Source text
.....
LIP: 0003
Title: Uniform ordering of delegates list
Author: Iker Alustiza <iker@lightcurve.io>
Discussions-To: https://research.lisk.com/t/uniform-ordering-of-delegates-list/
Status: Replaced
Type: Standards Track
Created: 2018-08-17
Updated: 2024-01-04
Requires: 0022
Superseded-By: 0057
This LIP addresses two issues affecting delegate list uniformity found within the reference implementation of the Lisk protocol. It proposes a way to uniformly order the delegates list by hashing each delegate’s unique identifier together with a unique identifier for the round.
This LIP is licensed under the Creative Commons Zero 1.0 Universal.
Currently, there is a bug in how the order of the delegates list is generated for every round. This is implemented in the shuffleDelegateListForRound
function of delegates_list.ts. Below you can find the reference code which generates the delegate list for every round:
const seedSource = round.toString();
const delegateList = [...list];
let currentSeed = hash(seedSource, 'utf8');
for (let i = 0, delCount = delegateList.length; i < delCount; i++) {
for (let x = 0; x < 4 && i < delCount; i++, x++) {
const newIndex = currentSeed[x] % delCount;
const b = delegateList[newIndex];
delegateList[newIndex] = delegateList[i];
delegateList[i] = b;
}
currentSeed = hash(currentSeed);
}
This code snippet contains two unrelated issues, either of which is sufficient to introduce the generation of non-uniform lists of delegates:
-
The fourth and fifth lines of code contain two
for
loops that increment the variablei
twice, every 5th time (in the inner and outer loop). This means that the shuffling logic is skipped for every 5th delegate. -
The line of code after the second
for
loop calculates the new index for the current delegate. It takes what can be assumed to be a uniformly distributed random number between 0 and 255 (currentSeed[x]
) and calculates the mod101 of it (delCount = 101). This implies that some indices are more probable than others. This happens because, for example:
0 mod 101 = 101 mod 101 = 202 mod 101 = 0
but,
100 mod 101 = 201 mod 101 = 100
Therefore, delegates in positions from 1 to 54 are 50% more likely to be chosen in the loop process than the others.
If we consider the worst affected cases caused by the two issues mentioned above:
- Being a delegate in the 5th position, 10th position, 15th position... until 55 i.e. [4, 9, ..., 54].
- Being a delegate in the 60th position, 65th position, 70th position... until 101 i.e. [59, 64,..., 99].
And if we assume the vote weighting does not change between rounds, which is the worst case scenario.
For case 1, taking for example delegate[4]:
Knowing that the probability of delegate[4] being swapped by delegate[0] (during the first loop) is 3/253, we have that:
The probability of delegate[4] not being swapped by any of the looped delegates (82 loops) is 0.38. In other words, the delegate[4] will change its position for 61.9% of the rounds. Which is the same for the rest of the delegates considered in this case since we assume a uniform distribution in the hash is generated.
.....
Entries shown
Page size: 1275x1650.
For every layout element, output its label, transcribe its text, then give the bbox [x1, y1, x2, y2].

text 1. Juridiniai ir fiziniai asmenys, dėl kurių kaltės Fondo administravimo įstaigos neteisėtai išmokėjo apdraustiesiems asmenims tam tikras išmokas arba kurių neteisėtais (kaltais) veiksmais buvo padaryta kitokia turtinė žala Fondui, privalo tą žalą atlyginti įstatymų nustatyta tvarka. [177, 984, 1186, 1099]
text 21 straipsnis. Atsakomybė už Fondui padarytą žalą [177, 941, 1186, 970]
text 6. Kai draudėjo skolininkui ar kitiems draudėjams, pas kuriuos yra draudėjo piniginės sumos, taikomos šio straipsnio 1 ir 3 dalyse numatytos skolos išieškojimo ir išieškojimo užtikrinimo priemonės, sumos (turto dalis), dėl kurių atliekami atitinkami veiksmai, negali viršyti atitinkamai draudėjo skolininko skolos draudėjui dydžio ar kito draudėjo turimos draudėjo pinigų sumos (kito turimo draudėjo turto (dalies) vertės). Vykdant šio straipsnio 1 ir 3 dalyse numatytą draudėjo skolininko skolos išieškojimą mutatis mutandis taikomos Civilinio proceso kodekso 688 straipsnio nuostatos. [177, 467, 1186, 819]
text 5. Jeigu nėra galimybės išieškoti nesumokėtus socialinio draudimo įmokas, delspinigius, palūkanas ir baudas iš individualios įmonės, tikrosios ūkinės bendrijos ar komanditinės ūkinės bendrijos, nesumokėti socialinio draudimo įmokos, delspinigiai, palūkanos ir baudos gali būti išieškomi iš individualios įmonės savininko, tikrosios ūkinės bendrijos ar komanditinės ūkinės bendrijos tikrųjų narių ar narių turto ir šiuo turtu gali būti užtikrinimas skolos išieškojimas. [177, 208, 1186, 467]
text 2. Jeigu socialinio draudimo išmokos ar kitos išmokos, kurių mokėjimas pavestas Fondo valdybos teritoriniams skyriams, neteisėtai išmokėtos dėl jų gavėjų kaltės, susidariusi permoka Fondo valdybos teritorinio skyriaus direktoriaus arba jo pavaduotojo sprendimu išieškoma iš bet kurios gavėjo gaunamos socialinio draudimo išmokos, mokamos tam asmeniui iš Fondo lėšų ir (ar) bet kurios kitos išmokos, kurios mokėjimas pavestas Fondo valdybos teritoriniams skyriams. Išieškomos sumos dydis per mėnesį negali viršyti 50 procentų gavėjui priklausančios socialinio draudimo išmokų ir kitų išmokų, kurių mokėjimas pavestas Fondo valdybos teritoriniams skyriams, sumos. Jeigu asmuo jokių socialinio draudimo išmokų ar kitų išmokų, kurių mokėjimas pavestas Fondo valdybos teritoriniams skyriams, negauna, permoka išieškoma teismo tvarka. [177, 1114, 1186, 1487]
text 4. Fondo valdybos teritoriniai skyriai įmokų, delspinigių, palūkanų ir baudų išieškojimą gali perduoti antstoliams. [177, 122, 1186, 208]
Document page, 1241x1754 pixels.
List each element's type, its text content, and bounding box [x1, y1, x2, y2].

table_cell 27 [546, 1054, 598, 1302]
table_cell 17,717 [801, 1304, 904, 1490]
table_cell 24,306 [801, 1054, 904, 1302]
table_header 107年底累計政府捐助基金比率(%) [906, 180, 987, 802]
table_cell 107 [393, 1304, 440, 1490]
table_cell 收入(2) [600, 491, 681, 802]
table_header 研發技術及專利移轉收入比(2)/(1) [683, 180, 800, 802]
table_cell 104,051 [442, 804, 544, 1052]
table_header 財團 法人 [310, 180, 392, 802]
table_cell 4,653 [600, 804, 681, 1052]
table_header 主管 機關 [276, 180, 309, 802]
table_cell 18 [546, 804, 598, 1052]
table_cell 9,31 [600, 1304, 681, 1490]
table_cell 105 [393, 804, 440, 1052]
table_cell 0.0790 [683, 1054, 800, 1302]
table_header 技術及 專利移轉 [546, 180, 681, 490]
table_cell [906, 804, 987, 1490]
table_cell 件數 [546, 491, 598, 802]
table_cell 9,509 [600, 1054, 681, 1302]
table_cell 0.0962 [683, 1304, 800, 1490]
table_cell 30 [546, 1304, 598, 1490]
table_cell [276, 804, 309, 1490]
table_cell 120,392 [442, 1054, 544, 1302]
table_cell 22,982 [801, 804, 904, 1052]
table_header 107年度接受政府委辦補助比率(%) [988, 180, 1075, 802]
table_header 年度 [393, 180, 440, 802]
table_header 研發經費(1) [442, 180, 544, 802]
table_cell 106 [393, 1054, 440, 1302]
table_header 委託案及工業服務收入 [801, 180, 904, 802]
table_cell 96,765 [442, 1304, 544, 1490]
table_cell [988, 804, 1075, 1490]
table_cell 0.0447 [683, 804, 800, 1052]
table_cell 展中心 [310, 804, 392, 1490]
.....
Work to complete
- 1) Decide whether each statement agrees with the proposal on delegate-list ordering. Answer yes or no and quote the words from the proposal that settle it.
(a) The proposal's status is given as replaced.
(b) The shuffle seed comes from the round number.
(c) Delegates in positions 1 to 54 are 25% more likely to be chosen in the loop.
- 2) List every variable that the code in the proposal on delegate-list ordering declares with the keyword const.
- 3) Resume the proposal on delegate-list ordering right after its final sentence.
The lines above are separate material and have nothing to do with the proposal on delegate-list ordering.

The replies
- 1)
(a) Yes: "Status: Replaced"
(b) Yes: "const seedSource = round.toString();"
(c) No: "delegates in positions from 1 to 54 are 50% more likely to be chosen in the loop process than the others."

- 2) seedSource, delegateList, newIndex, b

- 3)
For case 2, taking for example delegate[99]:
Knowing that the probability of delegate[99] being swapped by delegate[0] (during the first loop) is 2/253, we have that:
The probability of delegate[99] not being swapped by any of the looped delegates (82 loops) is 0.526. In other words, the delegate[99] will change its position 47.4% of the rounds. Which is the same for the rest of the delegates considered in this case since we assume a uniform distribution in the hash is generated. So given the current situation, it is noticeable when a delegate is one of these in the case 2, and it may likely not change its position in 2 or more rounds.
Given the study of the issue presented in the previous section, this LIP proposes a solution which will ensure that every delegate's position in the list is recalculated every round, and the probability for a delegate to end up in any position is the same for the whole set of possible positions.
The proposed fix is based on hashing each delegate’s unique identifier together with a unique identifier for the round:
- The delegate's unique identifier is the binary address of the delegate. Note that this proposal does not depend on the implementation of LIP 0018. The only requirement here is that the addresses have to be unique for each forging delegate which is ensured by the protocol in any case.
- The round's unique identifier is one of the two random seed generated according to the specifications in LIP 0022.
By having a unique hash per delegate for every round, we will ensure that in every round the list of delegates will be re-ordered based on a uniform distribution. Moreover, these changes not only fix the uniformity issue (caused by the two issues raised in the Motivation section), but it will also allow simpler and more human-readable code in any implementation.
This section specifies how the delegate list has to be ordered for each round. Currently, this is implemented in the shuffleDelegateListForRound
function mentioned above. Assuming that the delegate list for round r
has to be ordered, the process is:
-
One hash per delegate is generated using a seed of the previous round and the delegate address. For simplicity, we propose to use SHA-256, which is the hashing function already utilised in the existing function:
forEach delegate in delegateList delegate.roundHash = hash(randomSeed1 | delegate.address)
where
|
indicates bytes concatenation andrandomSeed1
is the random seed for roundr-1
as specified in LIP 0022. The listdelegateList
contains the address of each of the forging delegates for roundr
. -
The delegates are reordered in lexicographical order according to the hashes generated in step 1. In the unlikely event that several delegates have the same hash, they are ordered lexicographically by delegate address:
(delegate1.roundHash < delegate2.roundHash) || ((delegate1.roundHash == delegate2.roundHash) && (delegate1.address < delegate2.address))
This change will cause a hard fork. Nodes implementing this fix will generate a different delegate list every round compared to the previous version, therefore every node will need to use an implementation which contains the proposed fix in order to maintain consensus.
Additionally, the current algorithm will need to be maintained for syncing/validation of blocks before this proposal is implemented.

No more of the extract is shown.